Saved entries
+===+

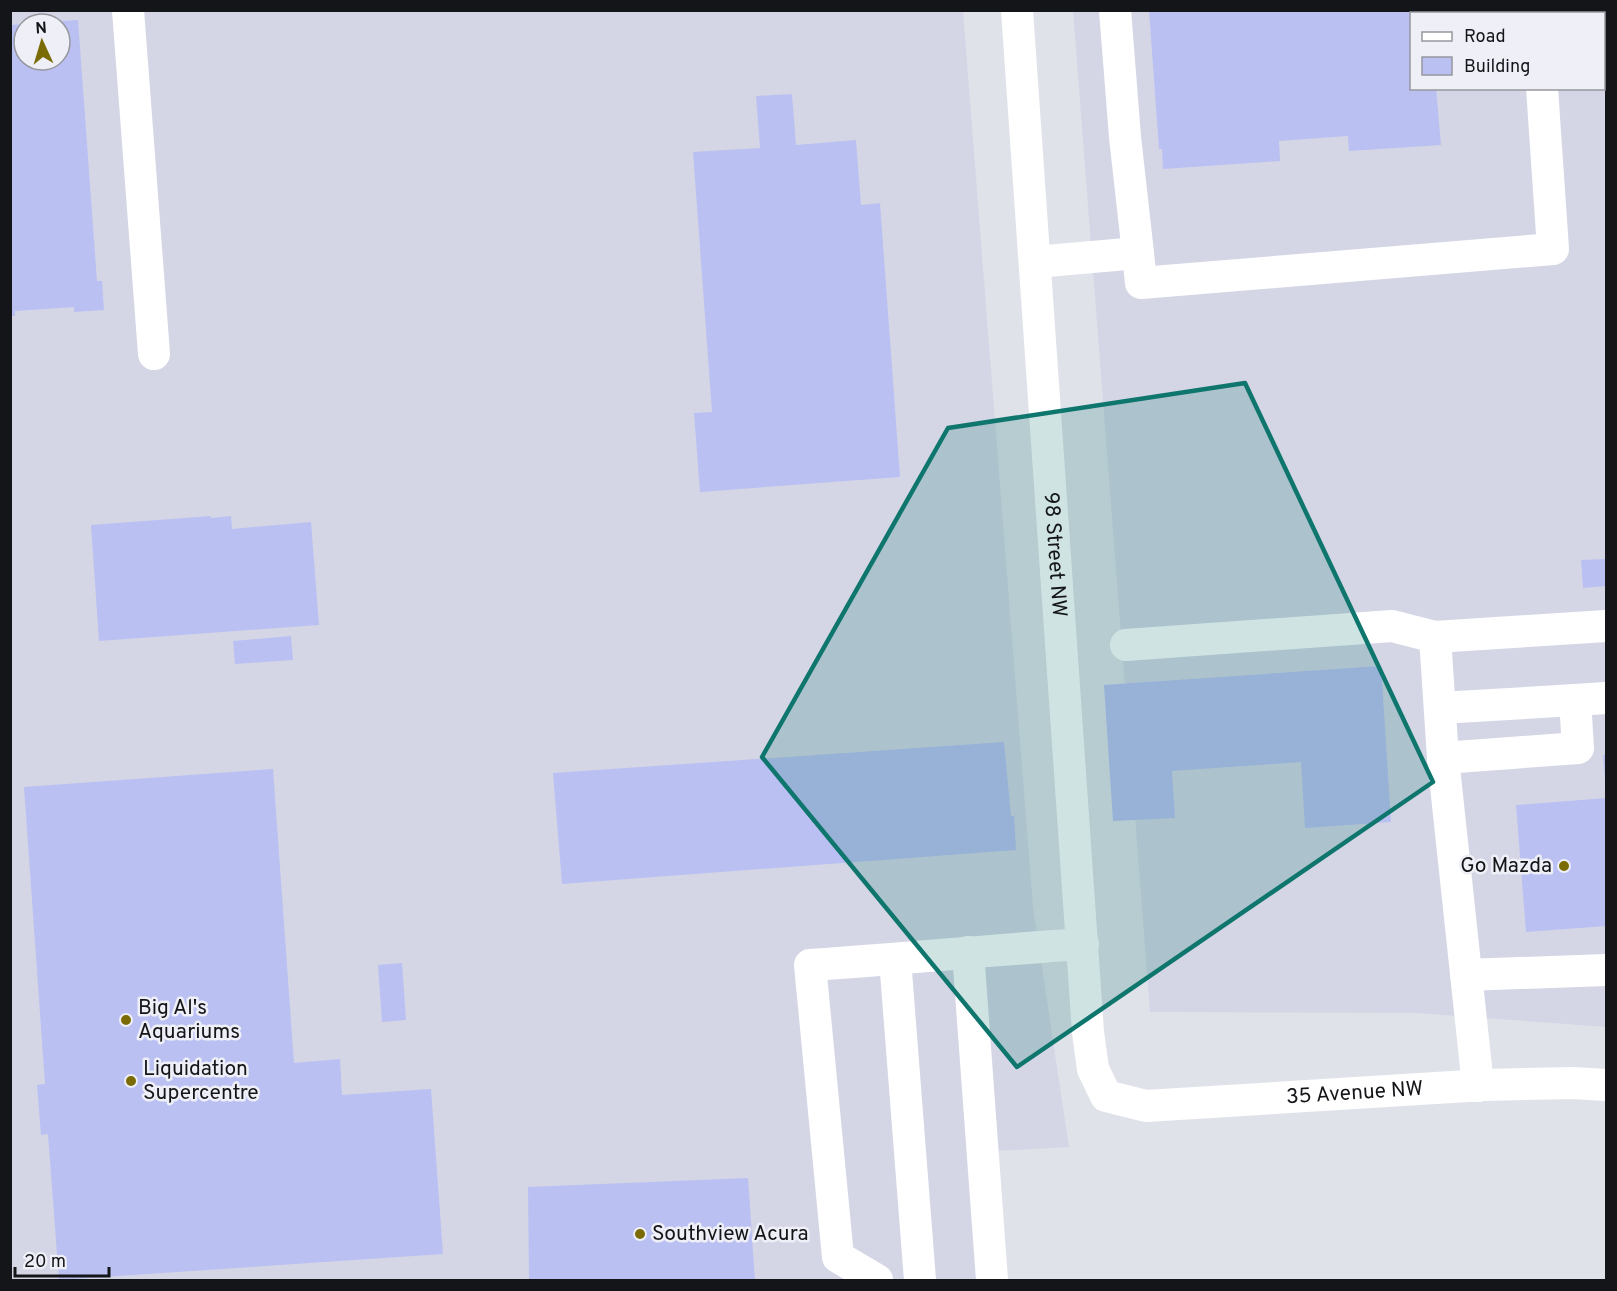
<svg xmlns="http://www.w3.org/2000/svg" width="1617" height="1291" viewBox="0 0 1617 1291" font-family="Overpass,sans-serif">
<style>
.built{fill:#d4d6e6;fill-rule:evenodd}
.building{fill:#bac0f2}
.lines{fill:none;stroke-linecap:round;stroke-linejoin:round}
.minor{stroke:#fff;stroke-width:32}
.marked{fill:#0f766e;fill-opacity:0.2;stroke:#0f766e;stroke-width:4.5;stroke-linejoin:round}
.poi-dot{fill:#7a6b04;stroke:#eeeff7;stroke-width:2}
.labels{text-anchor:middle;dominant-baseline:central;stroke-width:5;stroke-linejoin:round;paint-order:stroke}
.street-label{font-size:21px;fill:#141518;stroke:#eeeff7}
.poi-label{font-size:21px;fill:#141518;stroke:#eeeff7;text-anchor:start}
</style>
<rect width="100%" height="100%" fill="#e0e2ea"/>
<path class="built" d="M10,11H963L1033,907L1069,1147L978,1152L991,1280H11ZM24,24H60V60H24Z
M1073,11H1606V1027L1416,1013L1150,1012ZM1412,14H1604V88H1412Z"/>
<path class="building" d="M1149,10H1431V14H1412V88H1436L1441,145L1349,151L1348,136L1279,141L1280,161L1163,169L1162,149H1159Z
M78,20L97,281H102L104,310L74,312V307L15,311V316H10V25L24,24V60H60V24H48V22Z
M792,94L796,145L856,140L861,205L880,203L900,477L700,492L694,413L712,412L693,152L760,148L756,96Z
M211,516V518L231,516L232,529L311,522L319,625L99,641L91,525Z
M1606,559V586L1583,588L1581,560Z
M291,636L293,660L235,664L233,641Z
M1381,666L1391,822L1305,828L1301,762L1172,771L1175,818L1113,821L1104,685Z
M1004,742L1011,816H1014L1016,850L562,884L553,773Z
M1603,755H1606V779H1605Z
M273,769L294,1063L340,1059L342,1095L431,1089L443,1254L59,1280L48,1134L41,1135L37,1085L45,1084L24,787Z
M1606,798V926L1526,932L1516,805Z
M402,963L406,1020L382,1022L378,965Z
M748,1178L755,1280H529L528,1187Z"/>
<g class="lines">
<g class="minor">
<path d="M128,10L154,354"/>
<path id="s1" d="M1017,10L1088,1032L1093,1069L1106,1096L1146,1106L1484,1085L1573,1083L1606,1085"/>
<path d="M1115,10L1125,137L1138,253"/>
<path d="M1536,10V14"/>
<path d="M1604,26H1606"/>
<path d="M1035,262L1138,253L1141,283L1553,249L1542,88"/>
<path d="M1606,626L1435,637L1443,758L1578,748L1575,700L1606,698"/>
<path d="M1126,645L1392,626L1435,637"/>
<path d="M1440,708L1575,700"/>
<path d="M1443,758L1478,1086"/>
<path d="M968,952L992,1280"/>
<path d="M895,959L920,1280"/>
<path d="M1466,975L1606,970"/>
<path d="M877,1280L838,1257L810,965C901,959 992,950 1083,944"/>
</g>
</g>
<path class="marked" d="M1245,383L1433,782L1017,1067L762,757L948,428Z"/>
<g class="poi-dot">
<circle cx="1564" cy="866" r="6"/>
<circle cx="126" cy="1020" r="6"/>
<circle cx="131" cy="1081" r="6"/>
<circle cx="640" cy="1234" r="6"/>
</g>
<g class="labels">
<g class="street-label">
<text stroke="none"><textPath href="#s1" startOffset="546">98 Street NW</textPath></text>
<text stroke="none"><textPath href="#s1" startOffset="1342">35 Avenue NW</textPath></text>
</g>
<g class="poi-label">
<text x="1552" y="866" text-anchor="end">Go Mazda</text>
<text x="138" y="1008">Big Al's<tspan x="138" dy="24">Aquariums</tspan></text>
<text x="143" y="1069">Liquidation<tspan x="143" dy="24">Supercentre</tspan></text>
<text x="652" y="1234">Southview Acura</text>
</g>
</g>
<rect width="1617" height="1291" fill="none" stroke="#141518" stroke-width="24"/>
<rect x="1410" y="12" width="195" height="78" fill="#eeeff7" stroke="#97989e" stroke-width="1.5"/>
<rect x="1422" y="32" width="30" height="9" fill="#ffffff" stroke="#97989e" stroke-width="1.5"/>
<text x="1464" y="42" font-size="18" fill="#141518">Road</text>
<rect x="1422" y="57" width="30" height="18" fill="#bac0f2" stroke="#97989e" stroke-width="1.5"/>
<text x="1464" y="72" font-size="18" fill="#141518">Building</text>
<g transform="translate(42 42) rotate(356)"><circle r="28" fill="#eeeff7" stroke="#97989e" stroke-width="1.5"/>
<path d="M0-4.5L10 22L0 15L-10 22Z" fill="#7a6b04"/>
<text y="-9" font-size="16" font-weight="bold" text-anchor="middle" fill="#141518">N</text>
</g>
<path d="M15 1267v9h94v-9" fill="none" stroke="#141518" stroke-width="3"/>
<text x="24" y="1267" font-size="18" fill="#141518" stroke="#eeeff7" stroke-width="4.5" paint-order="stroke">20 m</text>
</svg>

+===+

### ABOUT THIS EXERCISE
Would you please output each record exactly, leaving the images out?

### EXERCISE RESPONSE
<svg xmlns="http://www.w3.org/2000/svg" width="1617" height="1291" viewBox="0 0 1617 1291" font-family="Overpass,sans-serif">
<style>
.built{fill:#d4d6e6;fill-rule:evenodd}
.building{fill:#bac0f2}
.lines{fill:none;stroke-linecap:round;stroke-linejoin:round}
.minor{stroke:#fff;stroke-width:32}
.marked{fill:#0f766e;fill-opacity:0.2;stroke:#0f766e;stroke-width:4.5;stroke-linejoin:round}
.poi-dot{fill:#7a6b04;stroke:#eeeff7;stroke-width:2}
.labels{text-anchor:middle;dominant-baseline:central;stroke-width:5;stroke-linejoin:round;paint-order:stroke}
.street-label{font-size:21px;fill:#141518;stroke:#eeeff7}
.poi-label{font-size:21px;fill:#141518;stroke:#eeeff7;text-anchor:start}
</style>
<rect width="100%" height="100%" fill="#e0e2ea"/>
<path class="built" d="M10,11H963L1033,907L1069,1147L978,1152L991,1280H11ZM24,24H60V60H24Z
M1073,11H1606V1027L1416,1013L1150,1012ZM1412,14H1604V88H1412Z"/>
<path class="building" d="M1149,10H1431V14H1412V88H1436L1441,145L1349,151L1348,136L1279,141L1280,161L1163,169L1162,149H1159Z
M78,20L97,281H102L104,310L74,312V307L15,311V316H10V25L24,24V60H60V24H48V22Z
M792,94L796,145L856,140L861,205L880,203L900,477L700,492L694,413L712,412L693,152L760,148L756,96Z
M211,516V518L231,516L232,529L311,522L319,625L99,641L91,525Z
M1606,559V586L1583,588L1581,560Z
M291,636L293,660L235,664L233,641Z
M1381,666L1391,822L1305,828L1301,762L1172,771L1175,818L1113,821L1104,685Z
M1004,742L1011,816H1014L1016,850L562,884L553,773Z
M1603,755H1606V779H1605Z
M273,769L294,1063L340,1059L342,1095L431,1089L443,1254L59,1280L48,1134L41,1135L37,1085L45,1084L24,787Z
M1606,798V926L1526,932L1516,805Z
M402,963L406,1020L382,1022L378,965Z
M748,1178L755,1280H529L528,1187Z"/>
<g class="lines">
<g class="minor">
<path d="M128,10L154,354"/>
<path id="s1" d="M1017,10L1088,1032L1093,1069L1106,1096L1146,1106L1484,1085L1573,1083L1606,1085"/>
<path d="M1115,10L1125,137L1138,253"/>
<path d="M1536,10V14"/>
<path d="M1604,26H1606"/>
<path d="M1035,262L1138,253L1141,283L1553,249L1542,88"/>
<path d="M1606,626L1435,637L1443,758L1578,748L1575,700L1606,698"/>
<path d="M1126,645L1392,626L1435,637"/>
<path d="M1440,708L1575,700"/>
<path d="M1443,758L1478,1086"/>
<path d="M968,952L992,1280"/>
<path d="M895,959L920,1280"/>
<path d="M1466,975L1606,970"/>
<path d="M877,1280L838,1257L810,965C901,959 992,950 1083,944"/>
</g>
</g>
<path class="marked" d="M1245,383L1433,782L1017,1067L762,757L948,428Z"/>
<g class="poi-dot">
<circle cx="1564" cy="866" r="6"/>
<circle cx="126" cy="1020" r="6"/>
<circle cx="131" cy="1081" r="6"/>
<circle cx="640" cy="1234" r="6"/>
</g>
<g class="labels">
<g class="street-label">
<text stroke="none"><textPath href="#s1" startOffset="546">98 Street NW</textPath></text>
<text stroke="none"><textPath href="#s1" startOffset="1342">35 Avenue NW</textPath></text>
</g>
<g class="poi-label">
<text x="1552" y="866" text-anchor="end">Go Mazda</text>
<text x="138" y="1008">Big Al's<tspan x="138" dy="24">Aquariums</tspan></text>
<text x="143" y="1069">Liquidation<tspan x="143" dy="24">Supercentre</tspan></text>
<text x="652" y="1234">Southview Acura</text>
</g>
</g>
<rect width="1617" height="1291" fill="none" stroke="#141518" stroke-width="24"/>
<rect x="1410" y="12" width="195" height="78" fill="#eeeff7" stroke="#97989e" stroke-width="1.5"/>
<rect x="1422" y="32" width="30" height="9" fill="#ffffff" stroke="#97989e" stroke-width="1.5"/>
<text x="1464" y="42" font-size="18" fill="#141518">Road</text>
<rect x="1422" y="57" width="30" height="18" fill="#bac0f2" stroke="#97989e" stroke-width="1.5"/>
<text x="1464" y="72" font-size="18" fill="#141518">Building</text>
<g transform="translate(42 42) rotate(356)"><circle r="28" fill="#eeeff7" stroke="#97989e" stroke-width="1.5"/>
<path d="M0-4.5L10 22L0 15L-10 22Z" fill="#7a6b04"/>
<text y="-9" font-size="16" font-weight="bold" text-anchor="middle" fill="#141518">N</text>
</g>
<path d="M15 1267v9h94v-9" fill="none" stroke="#141518" stroke-width="3"/>
<text x="24" y="1267" font-size="18" fill="#141518" stroke="#eeeff7" stroke-width="4.5" paint-order="stroke">20 m</text>
</svg>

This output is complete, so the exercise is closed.